Records from a data source:
****************************************

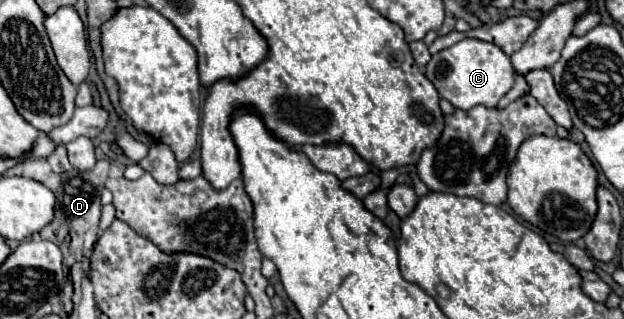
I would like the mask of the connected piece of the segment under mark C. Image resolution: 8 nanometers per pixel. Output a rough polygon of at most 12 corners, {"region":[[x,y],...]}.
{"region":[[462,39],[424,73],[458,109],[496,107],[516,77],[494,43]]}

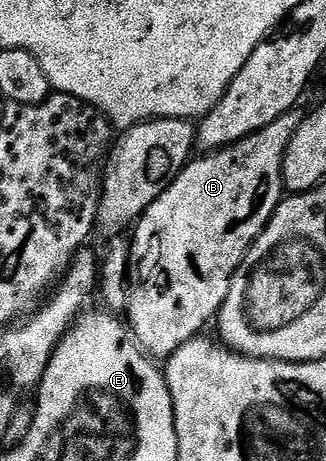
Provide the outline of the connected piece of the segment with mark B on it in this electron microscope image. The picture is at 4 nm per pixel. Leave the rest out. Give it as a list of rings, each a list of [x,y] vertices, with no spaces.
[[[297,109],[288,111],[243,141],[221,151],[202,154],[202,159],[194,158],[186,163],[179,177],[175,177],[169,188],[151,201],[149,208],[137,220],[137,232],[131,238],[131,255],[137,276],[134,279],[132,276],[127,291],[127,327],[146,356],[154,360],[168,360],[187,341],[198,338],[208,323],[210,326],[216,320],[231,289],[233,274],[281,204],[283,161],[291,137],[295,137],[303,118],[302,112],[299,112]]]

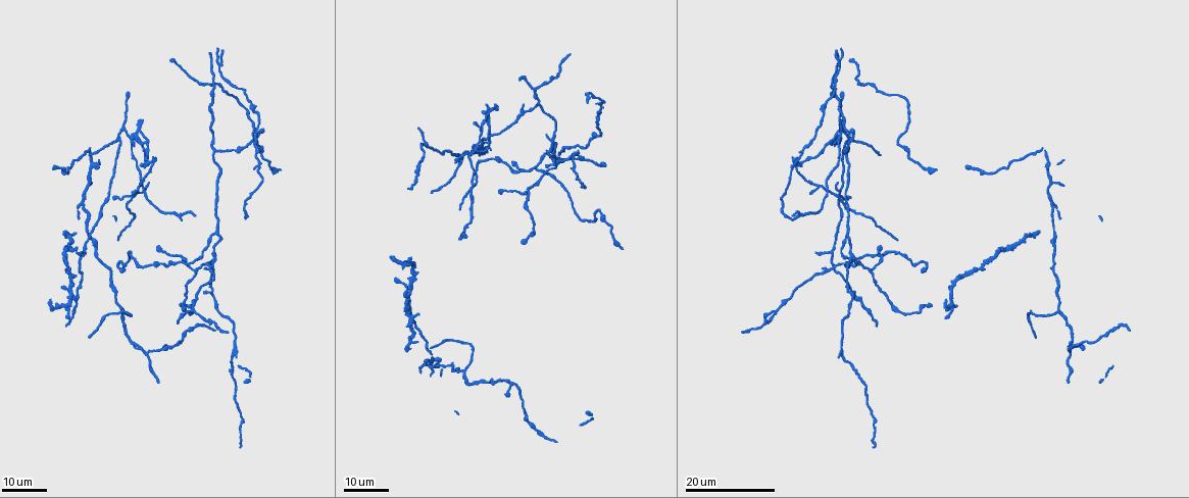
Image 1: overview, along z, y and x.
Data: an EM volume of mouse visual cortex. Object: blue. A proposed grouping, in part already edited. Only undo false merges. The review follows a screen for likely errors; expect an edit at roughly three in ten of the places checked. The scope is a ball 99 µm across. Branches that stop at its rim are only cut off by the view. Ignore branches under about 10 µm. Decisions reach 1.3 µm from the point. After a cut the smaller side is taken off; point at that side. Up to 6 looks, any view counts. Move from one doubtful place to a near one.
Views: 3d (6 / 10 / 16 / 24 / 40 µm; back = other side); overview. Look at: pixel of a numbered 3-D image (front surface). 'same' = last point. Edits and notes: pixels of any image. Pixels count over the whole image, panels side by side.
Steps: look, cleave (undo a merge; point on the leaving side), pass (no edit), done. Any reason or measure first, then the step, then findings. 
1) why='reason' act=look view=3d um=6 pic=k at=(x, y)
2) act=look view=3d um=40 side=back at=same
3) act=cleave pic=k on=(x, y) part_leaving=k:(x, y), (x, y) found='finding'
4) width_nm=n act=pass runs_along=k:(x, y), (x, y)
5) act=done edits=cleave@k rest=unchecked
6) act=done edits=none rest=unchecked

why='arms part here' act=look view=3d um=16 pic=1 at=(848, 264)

****************************************

Required action → Only the lines that contain the string "undo" should be copied from the entries above.

The completed task →
Data: an EM volume of mouse visual cortex. Object: blue. A proposed grouping, in part already edited. Only undo false merges. The review follows a screen for likely errors; expect an edit at roughly three in ten of the places checked. The scope is a ball 99 µm across. Branches that stop at its rim are only cut off by the view. Ignore branches under about 10 µm. Decisions reach 1.3 µm from the point. After a cut the smaller side is taken off; point at that side. Up to 6 looks, any view counts. Move from one doubtful place to a near one.
Steps: look, cleave (undo a merge; point on the leaving side), pass (no edit), done. Any reason or measure first, then the step, then findings. 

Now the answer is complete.